Joseph Lepaute Dagelet, astronomer and mathematician, was born on 25 November 1751 in Thonne-la-Long in northern Meuse, near the Belgian border. He was the son of Pierre Lepaute, a blacksmith, and Martine Demouzon. He was the nephew of the famous watchmakers who supplied sovereigns (from Louis XV to Napoleon III). At the age of 16, Joseph Lepaute left his native village and was called to Paris by his uncle Jean-André Lepaute and his aunt Reine Etable de la Brière Lepaute. They entrusted his education to Jérôme de LaLand, who ran the observatory at Mazarin College.
The young astronomy student quickly established himself as a brilliant pupil, with a keen sense of observation and scientific reasoning.
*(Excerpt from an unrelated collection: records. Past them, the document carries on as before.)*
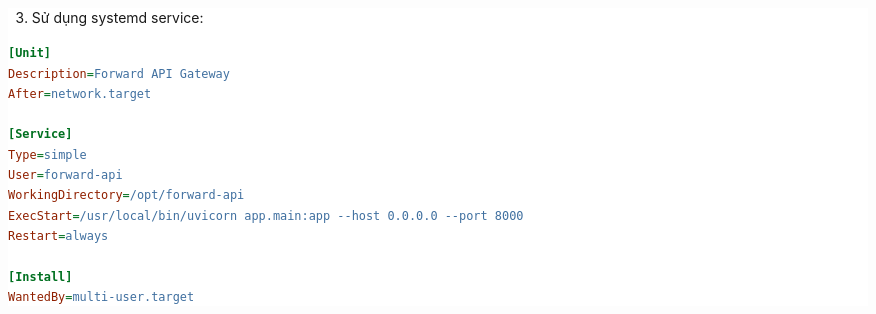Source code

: 3. Sử dụng systemd service:
```ini
[Unit]
Description=Forward API Gateway
After=network.target

[Service]
Type=simple
User=forward-api
WorkingDirectory=/opt/forward-api
ExecStart=/usr/local/bin/uvicorn app.main:app --host 0.0.0.0 --port 8000
Restart=always

[Install]
WantedBy=multi-user.target
```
In 1773, aged just 22, he was chosen to take part in Tremarec’s Kerguelen expedition to the Southern Lands. In recognition of his excellent work, he was appointed professor of mathematics and astronomy at the Royal Military School in Paris. In fact, he became the teacher of a certain Napoleon Bonaparte! In 1780, he presented his observations of the planets and stars to the Académie des Sciences. He was now the leading specialist in small stars. Three years later, he published his memoirs on the aphelion of Venus (the point in its orbit furthest from the Sun), and took an interest in eclipses of the Sun and the passage of comet Halley. Elected to the Académie in 1785, he became the youngest academician in France.
Dagelet was chosen from among the elite of French scientists to take part in Lapérouse’s expedition. He embarked on the frigate La Boussole, alongside Lapérouse, becoming one of his favourite collaborators. During this long and difficult voyage, he made numerous astronomical observations, the results of which are mentioned in his correspondence, but which perished with him and his companions on the island of Vanikoro in the Pacific, around May 1788.
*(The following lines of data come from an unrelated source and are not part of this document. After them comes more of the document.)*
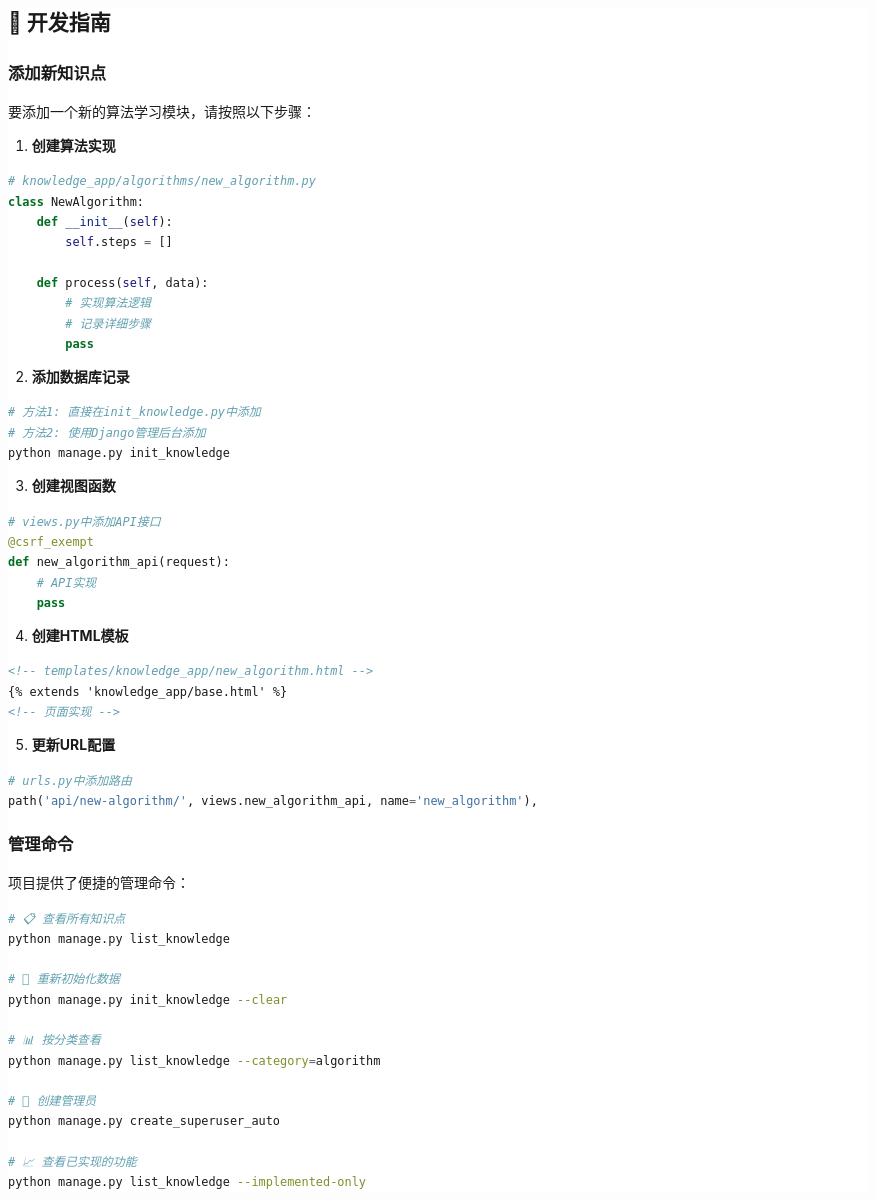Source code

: ## 🔧 开发指南

### 添加新知识点

要添加一个新的算法学习模块，请按照以下步骤：

1. **创建算法实现**
```python
# knowledge_app/algorithms/new_algorithm.py
class NewAlgorithm:
    def __init__(self):
        self.steps = []
    
    def process(self, data):
        # 实现算法逻辑
        # 记录详细步骤
        pass
```

2. **添加数据库记录**
```bash
# 方法1: 直接在init_knowledge.py中添加
# 方法2: 使用Django管理后台添加
python manage.py init_knowledge
```

3. **创建视图函数**
```python
# views.py中添加API接口
@csrf_exempt
def new_algorithm_api(request):
    # API实现
    pass
```

4. **创建HTML模板**
```html
<!-- templates/knowledge_app/new_algorithm.html -->
{% extends 'knowledge_app/base.html' %}
<!-- 页面实现 -->
```

5. **更新URL配置**
```python
# urls.py中添加路由
path('api/new-algorithm/', views.new_algorithm_api, name='new_algorithm'),
```

### 管理命令

项目提供了便捷的管理命令：

```bash
# 📋 查看所有知识点
python manage.py list_knowledge

# 🔄 重新初始化数据
python manage.py init_knowledge --clear

# 📊 按分类查看
python manage.py list_knowledge --category=algorithm

# 👑 创建管理员
python manage.py create_superuser_auto

# 📈 查看已实现的功能
python manage.py list_knowledge --implemented-only
```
A bachelor, he refused to marry his cousin Henriette Lapaute shortly before boarding his ship. And yet… There are now more than 3,875 individuals listed. The Nivromont, Choltus and Rollin families are the genealogically and genetically closest to Joseph Lepaute Dagelet, who is on the list of those presumed to be the “Vanikoro unknown”, due to the numerous astronomical instruments found around the skeleton discovered twenty years ago.
In Thonne-la-Long, a stele commemorates the Lepaute family, in particular Joseph Lepaute, whose birthplace can still be seen. The last bearer of the name is Nicolas Henry Lepaute, a company executive in Nice.